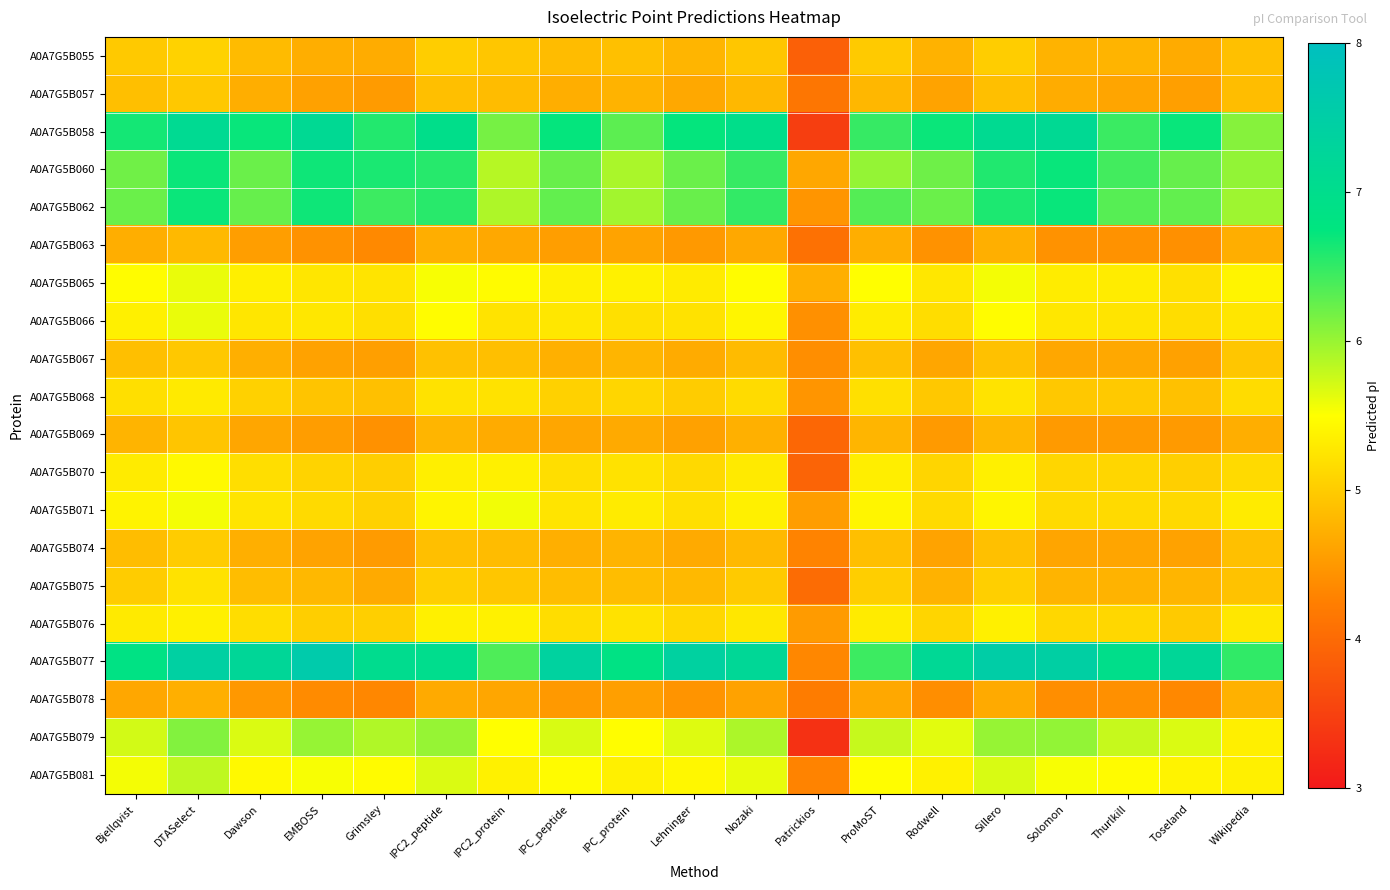

How many distinct data groups are displayed?

20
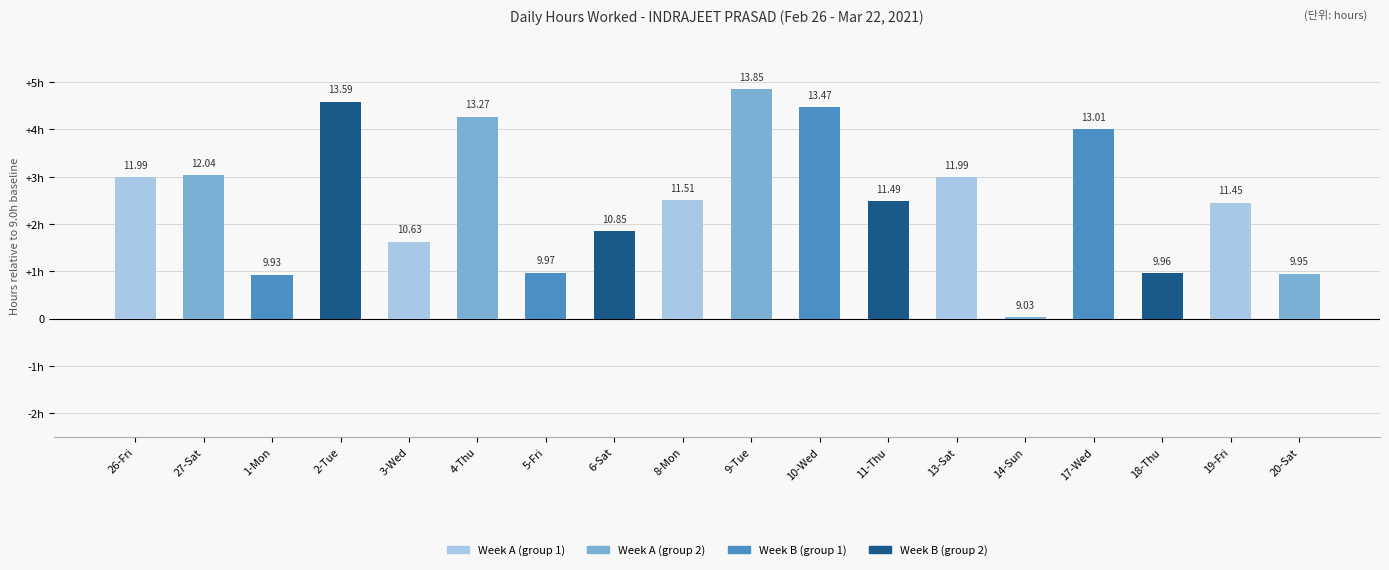

What is the difference between the values at 9-Tue and 11-Thu?

2.4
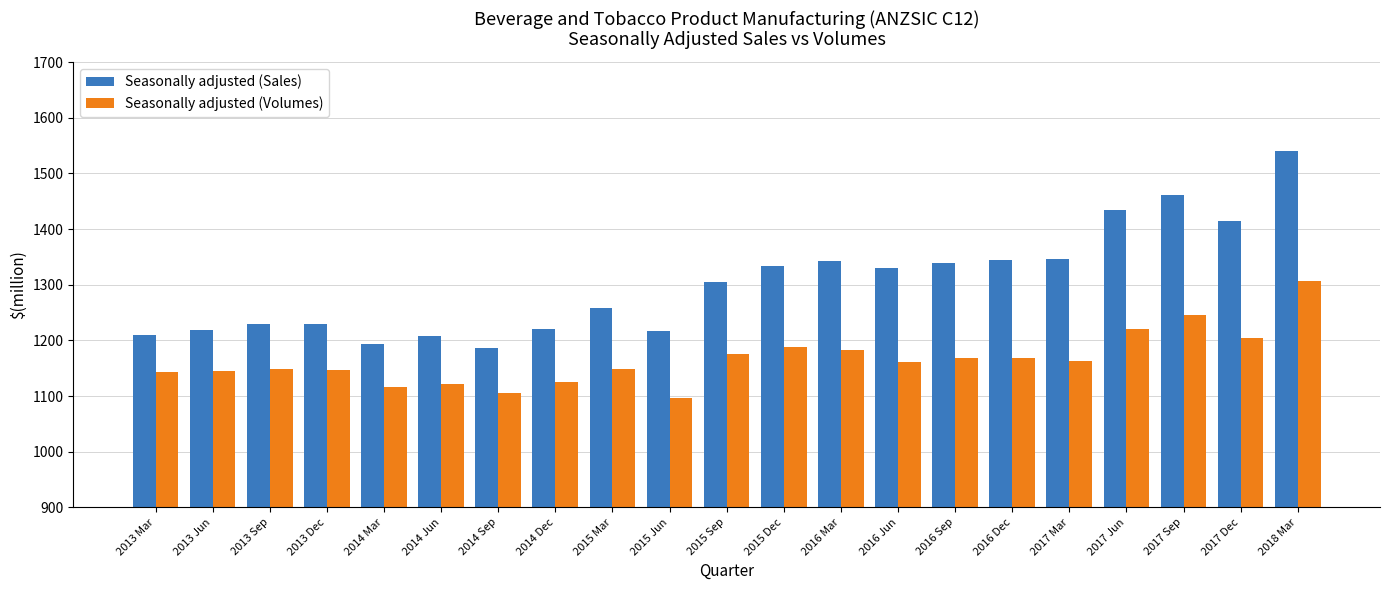

What is the total value across all series at 2014 Jun?

2329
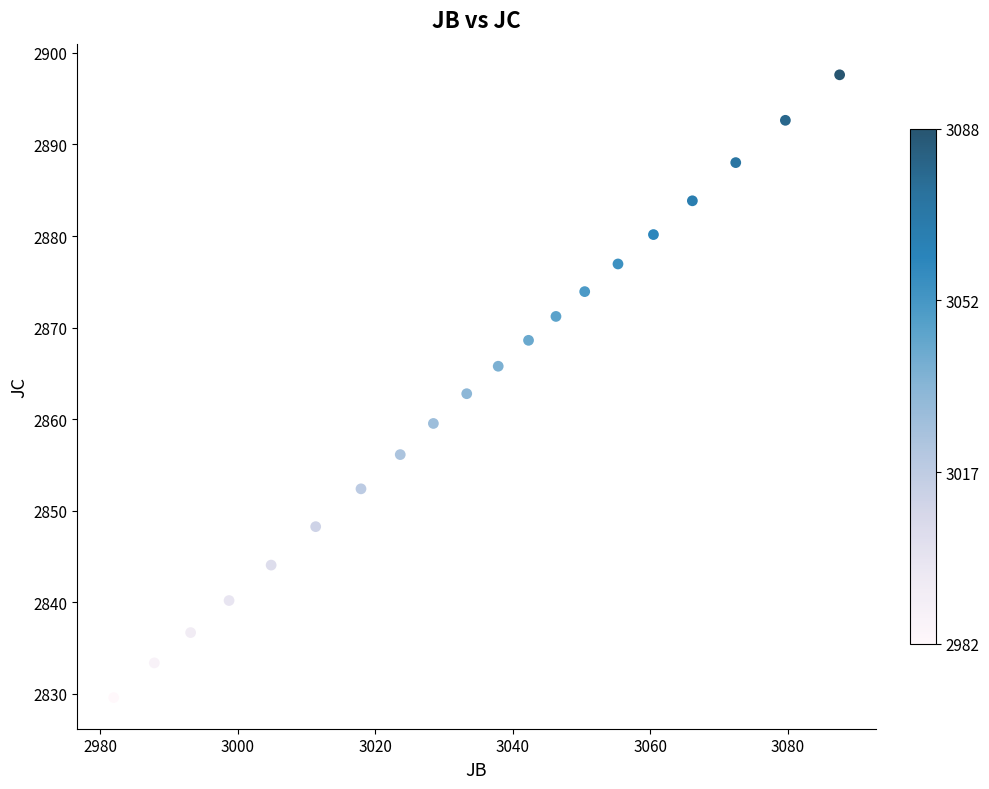

How many data points are displayed?

20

-----

Write out all of the data above word for word, leaving out the pictures.

How many distinct data groups are displayed?

20

What is the difference between the values at 9-Tue and 11-Thu?

2.4

What is the total value across all series at 2014 Jun?

2329

How many data points are displayed?

20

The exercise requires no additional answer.